Stored data entries
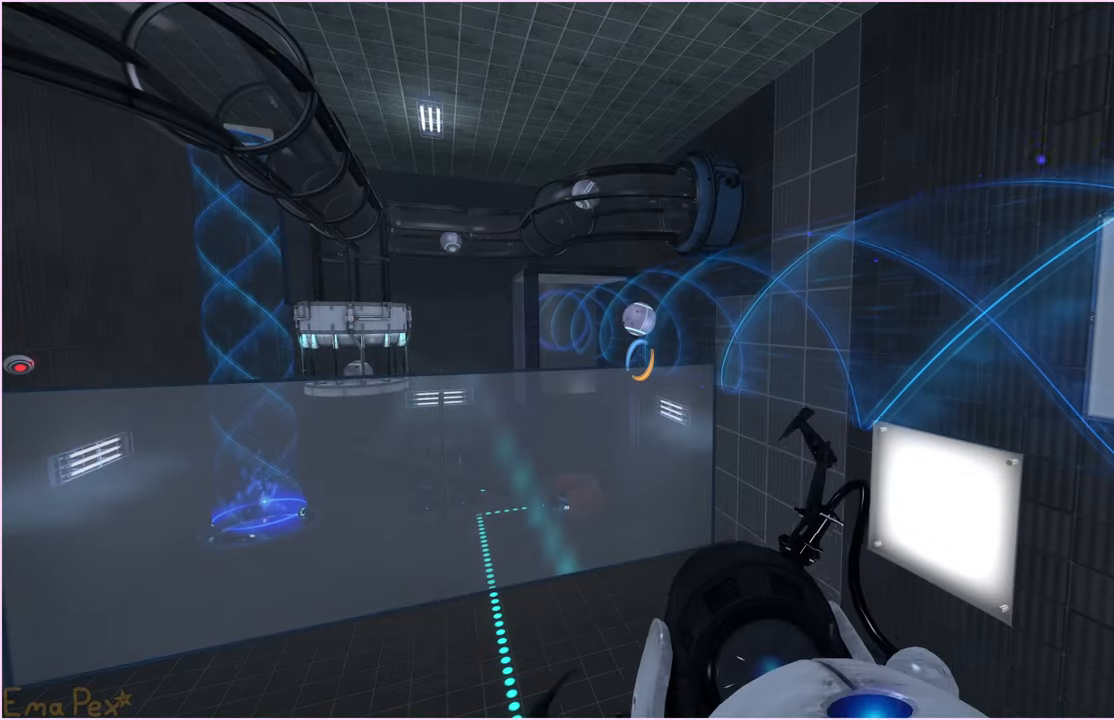
{"keys": [], "mouse": [], "events": []}
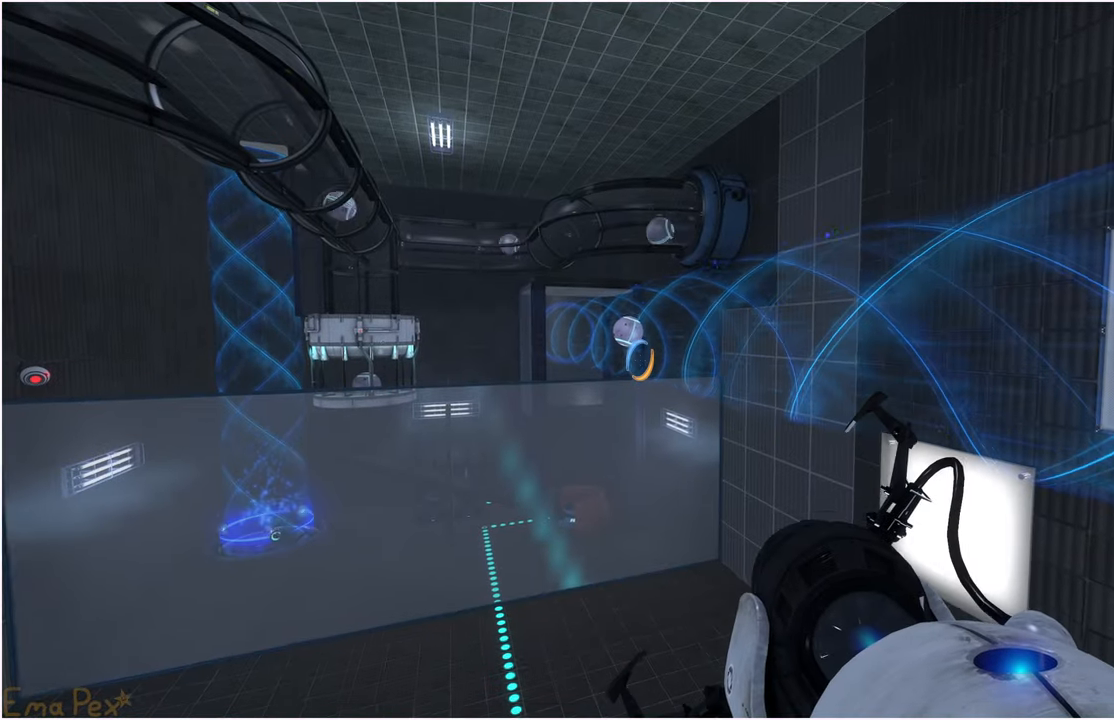
{"keys": [], "mouse": [], "events": []}
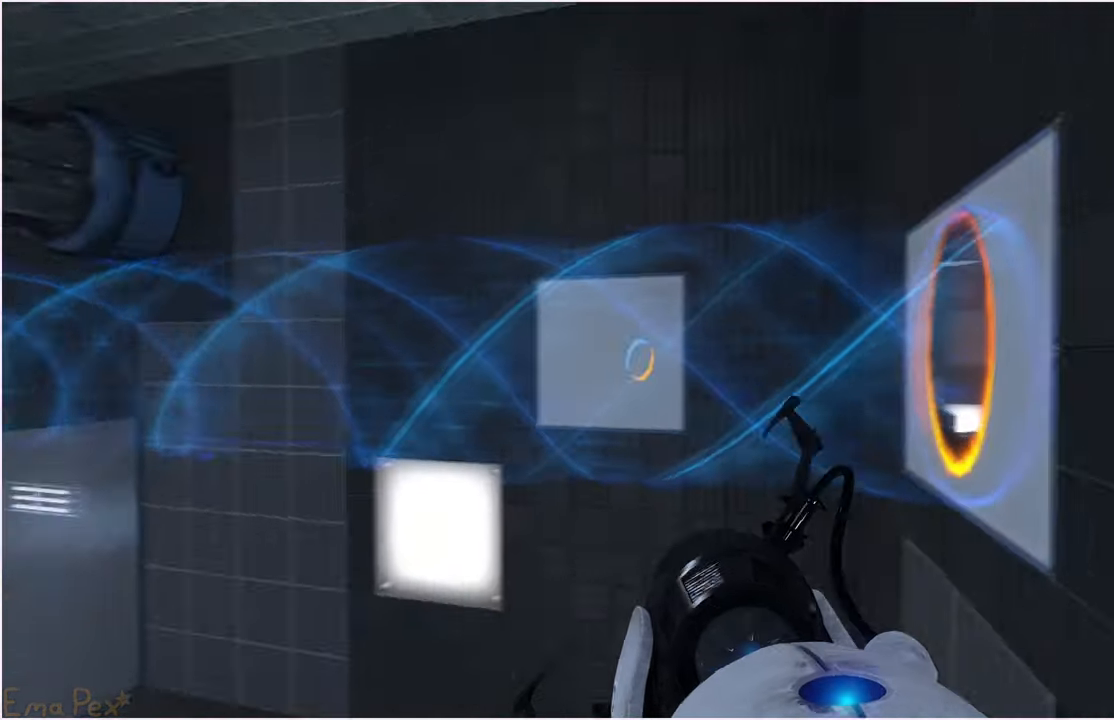
{"keys": [], "mouse": [], "events": []}
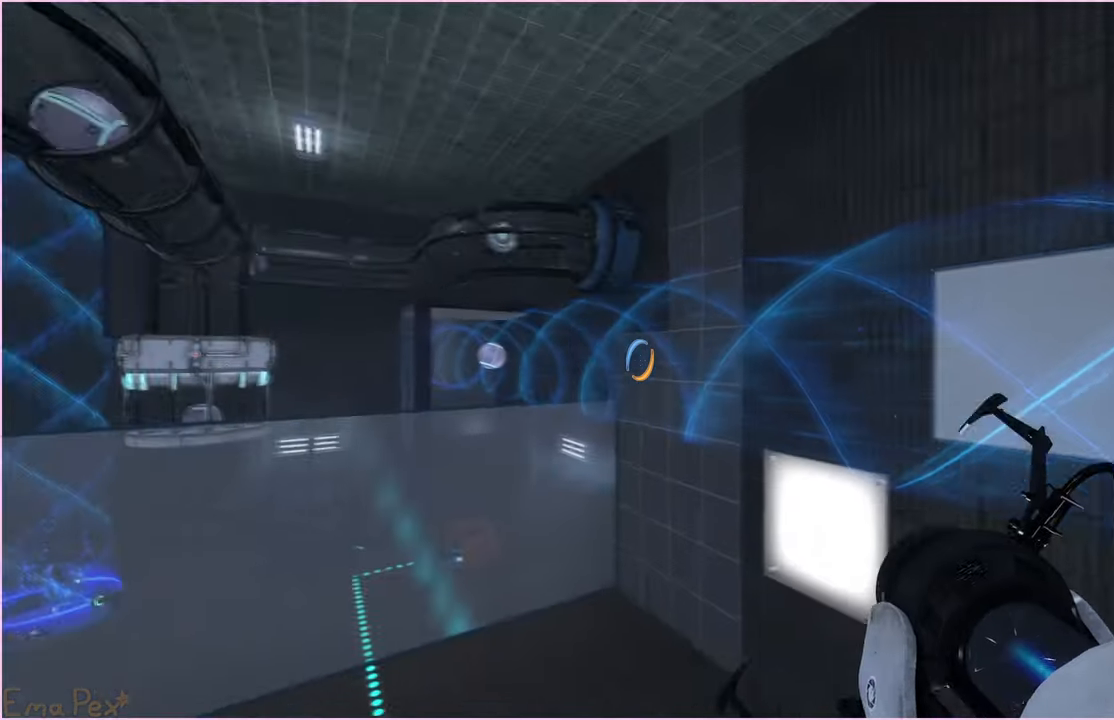
{"keys": [], "mouse": [], "events": []}
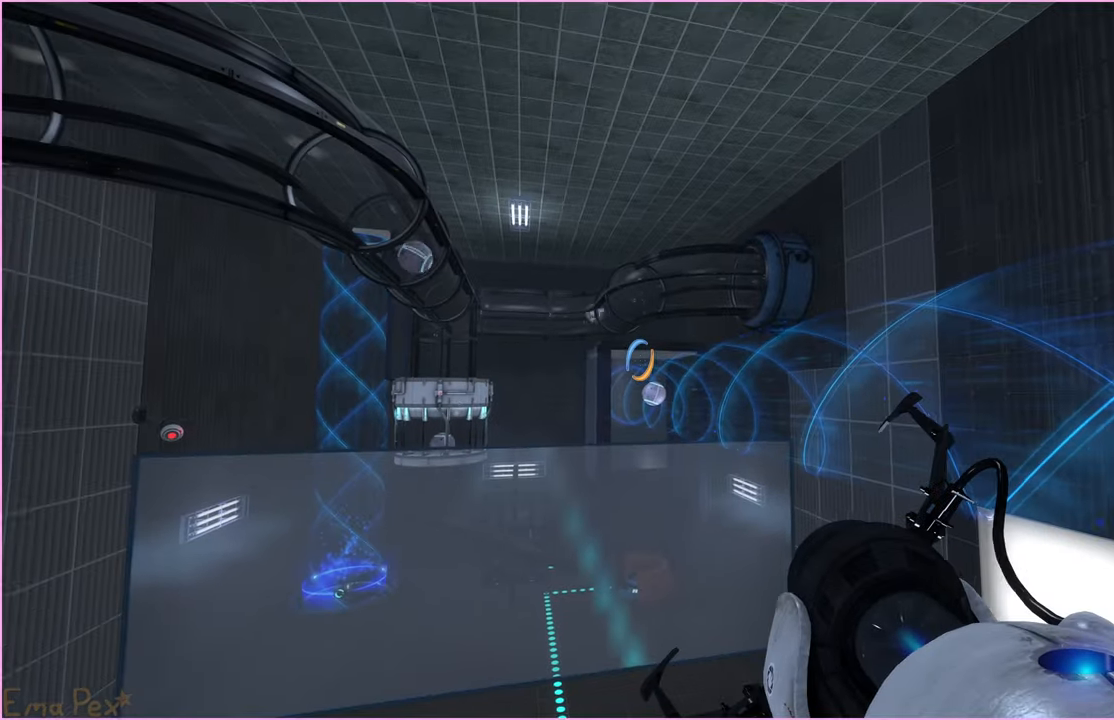
{"keys": [], "mouse": [], "events": []}
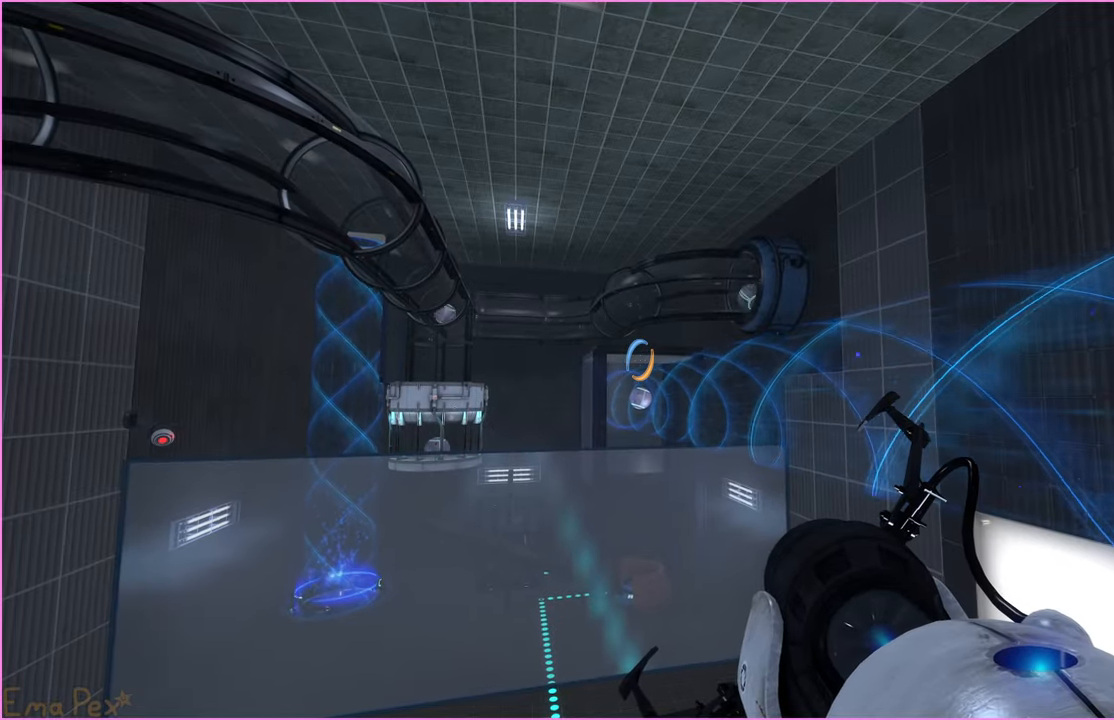
{"keys": [], "mouse": [], "events": [[360, "mouse_right", "down"], [440, "mouse_right", "up"]]}
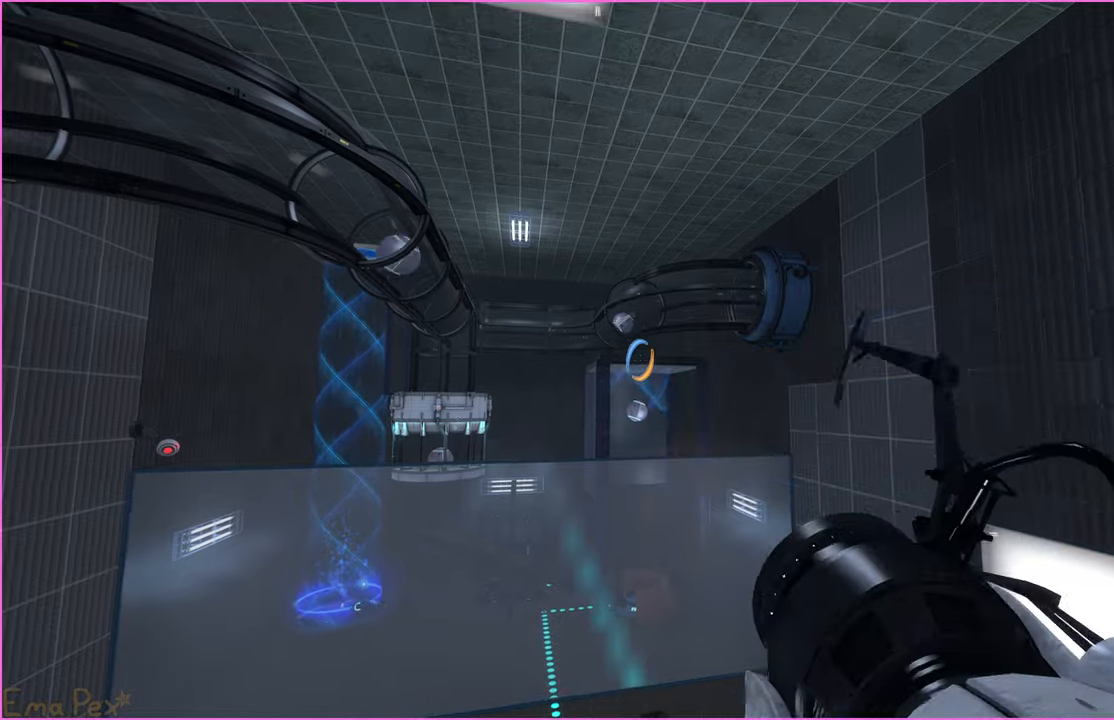
{"keys": [], "mouse": [], "events": []}
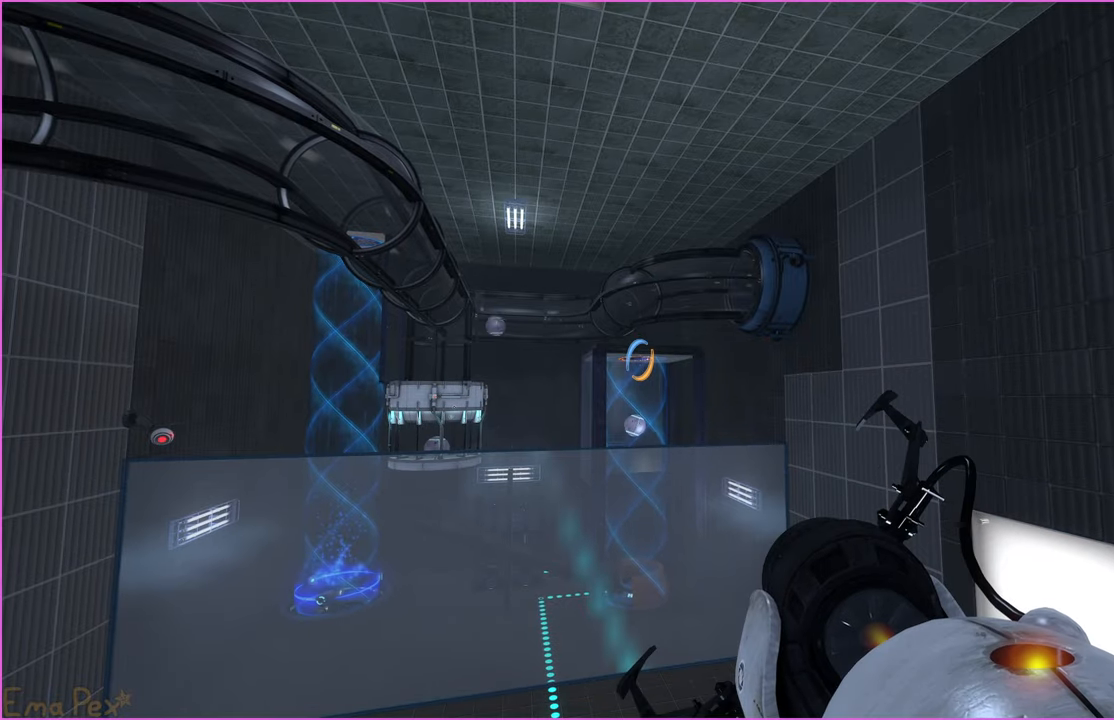
{"keys": [], "mouse": [], "events": []}
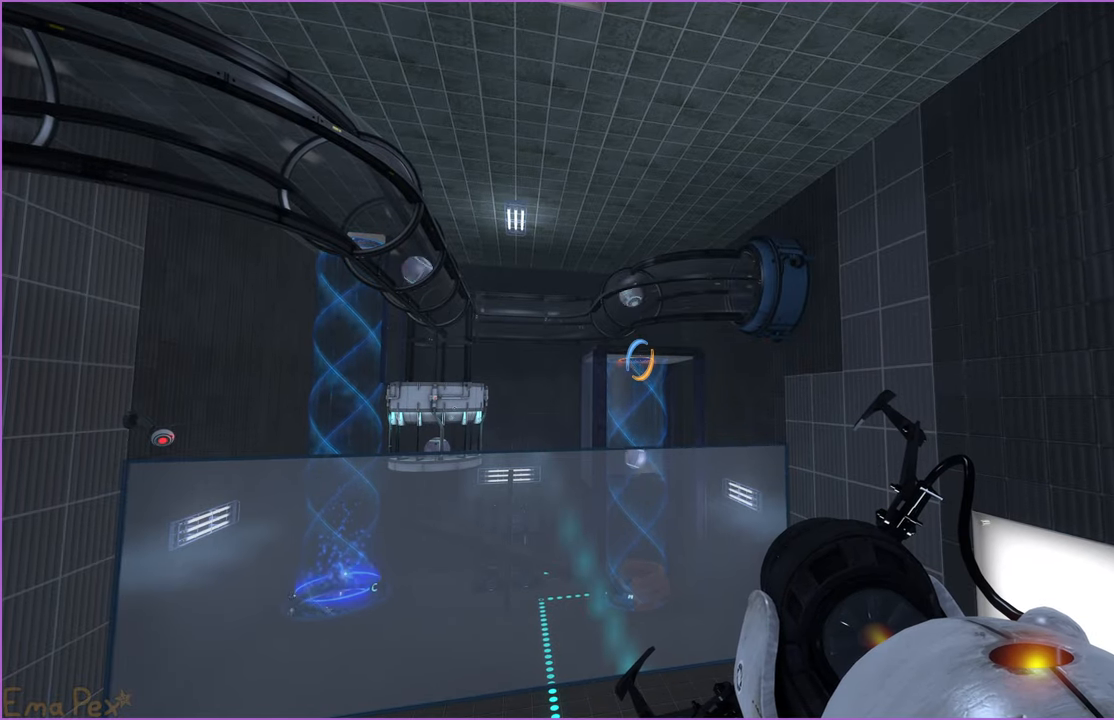
{"keys": [], "mouse": [], "events": []}
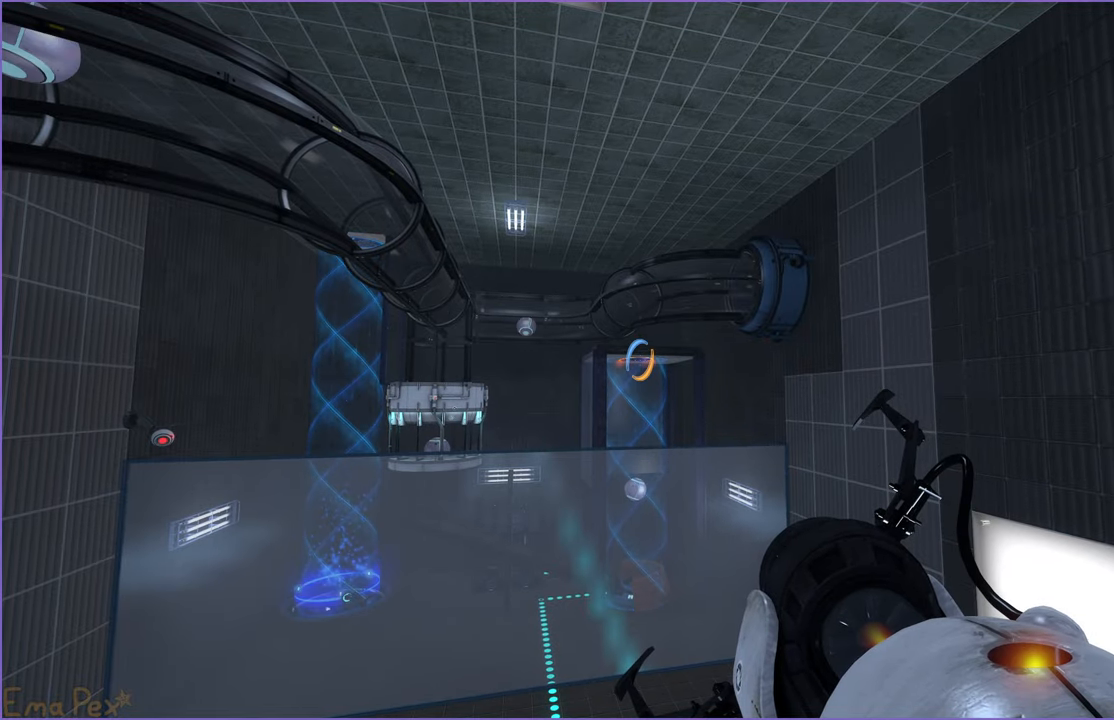
{"keys": [], "mouse": [], "events": []}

*WORK TO COMPLETE:* Return the records verbatim, minus pictures.

*EXERCISE RESULT:*
{"keys": [], "mouse": [], "events": []}
{"keys": [], "mouse": [], "events": []}
{"keys": [], "mouse": [], "events": []}
{"keys": [], "mouse": [], "events": []}
{"keys": [], "mouse": [], "events": []}
{"keys": [], "mouse": [], "events": [[360, "mouse_right", "down"], [440, "mouse_right", "up"]]}
{"keys": [], "mouse": [], "events": []}
{"keys": [], "mouse": [], "events": []}
{"keys": [], "mouse": [], "events": []}
{"keys": [], "mouse": [], "events": []}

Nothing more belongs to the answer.